US AML Fines Top $1B; OKX, KuCoin Lead Crypto Penalties

DOJ and FinCEN collected over $1 billion in AML fines in H1 2025-led by OKX’s $504M and KuCoin’s $297M-while SEC crypto penalties fell 97% to $142M, CertiK reports.

U.S. prosecutors and the Financial Crimes Enforcement Network collected more than $1 billion in anti-money-laundering fines in the first half of 2025. The total was driven by a $504 million settlement with OKX in February and a $297 million payment from KuCoin in January.

The enforcement total exceeded penalties imposed by the Securities and Exchange Commission on crypto-specific matters. SEC crypto penalties fell 97% year over year to $142 million in H1 2025, down from $4.9 billion in 2024, according to CertiK.

CertiK’s analysis finds regulators focused on failures in transaction monitoring, licensing and AML controls rather than disclosure or token-classification issues. The Department of Justice and FinCEN pursued large penalties under the Bank Secrecy Act and related rules for operating unlicensed money transmission businesses and for lapses in AML controls.

Sanctions-related crypto activity increased more than 400% year over year in 2025, driven largely by networks linked to Russia and by stablecoin systems aligned with state actors. Regulators stepped up transaction surveillance and cross-border financial crime controls in response.

European AML fines rose 767% over the same period. In the Asia-Pacific region, authorities relied more on license revocations and business improvement orders instead of only monetary penalties. Stablecoin frameworks moved into implementation, with binding rules active under the U.S. GENIUS Act and the EU’s Markets in Crypto-Assets regime.

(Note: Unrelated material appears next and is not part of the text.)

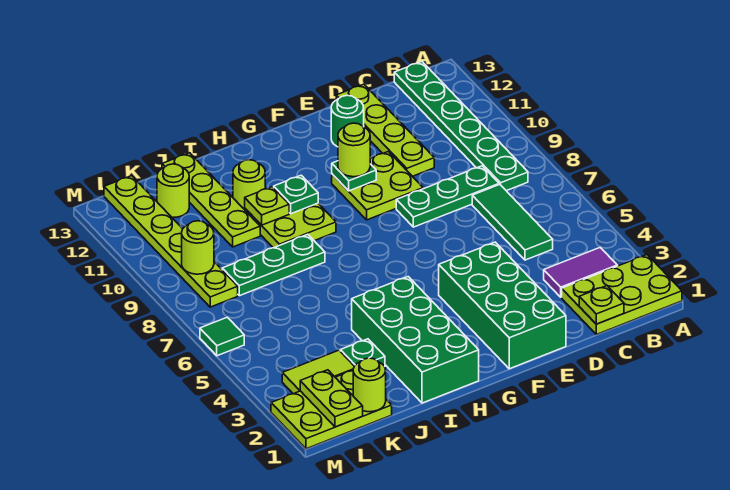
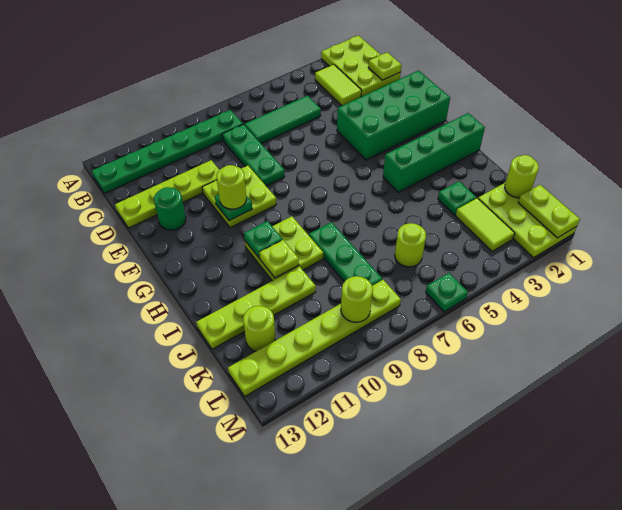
purple 1x2 tile [544,247,617,297] -> lime 1x2 tile [315,65,362,106]
green 2x4 brick [352,277,479,403] -> green 1x4 brick [383,113,485,192]
lime 1x1 round brick [233,160,265,210] -> lime 1x1 round brick moved to [395,223,426,267]
lime 1x2 plate [300,370,363,427] -> lime 1x2 plate turned to [518,185,580,238]
green 1x1 tile [200,317,244,356] -> green 1x1 plate [426,273,468,312]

Prudential standards for custodians and exchanges tightened to cover capital adequacy, segregation of client assets, liquidity management and recovery planning. The Basel Committee’s cryptoasset prudential standard, scheduled for Jan. 1, 2026 subject to local adoption, assigns near-100% capital charges to Group 2 assets including bitcoin and ether, while Group 1 assets such as tokenized traditional instruments and qualifying stablecoins receive standard risk weighting.

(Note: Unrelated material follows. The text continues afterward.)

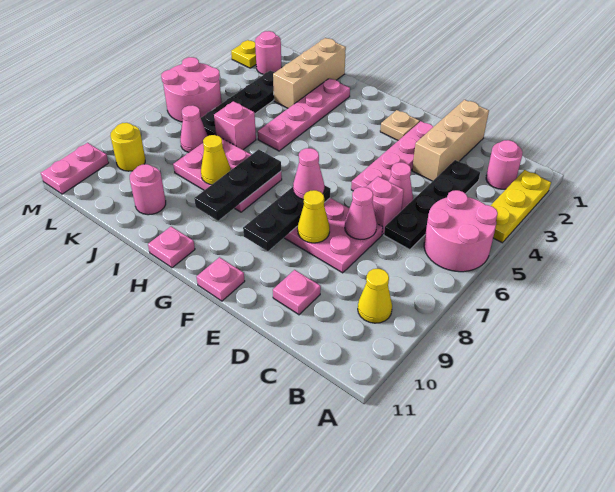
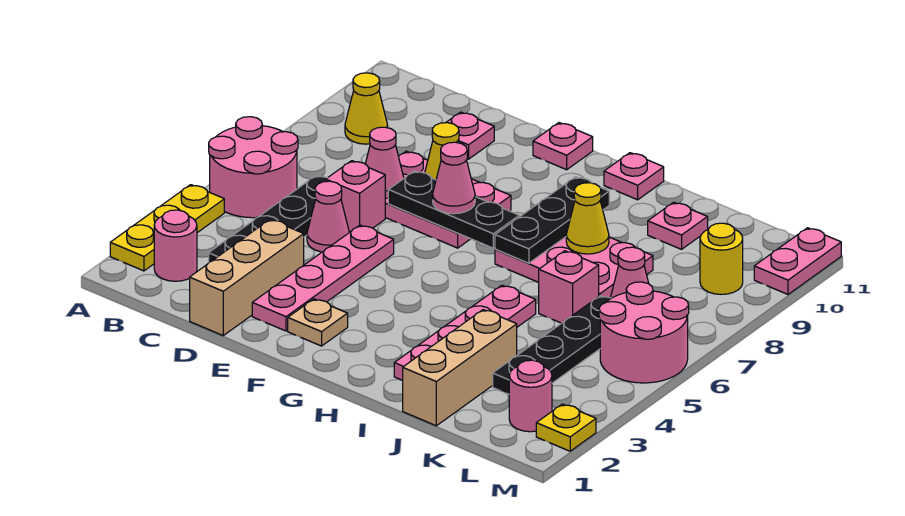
black 1x3 plate [243,185,331,251] -> black 1x3 plate turned to [388,171,519,248]
pink 1x1 round brick [130,164,166,215] -> pink 1x1 plate [648,202,708,249]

CertiK projects that smart contract security assessments will shift from voluntary practice to statutory or quasi-statutory requirements across major markets within about two years. Its review of the top 100 exploited protocols found 80% had not undergone a formal security audit before a breach; those unaudited projects accounted for 89.2% of value lost. Infrastructure compromises, including private key theft and access-control failures, accounted for 76% of value lost in 2025.

A CertiK spokesperson said, “Authorities may demand annual testing or operational resilience measures such as source-code reviews, but they rarely dictate a specific audit scope.” The firm added that current audit expectations resemble frameworks used in traditional finance and that supervised firms are expected to identify and manage relevant threats.

Firms that handle digital assets face increased pressure to strengthen transaction monitoring, licensing processes and custody safeguards to comply with evolving rules across multiple jurisdictions.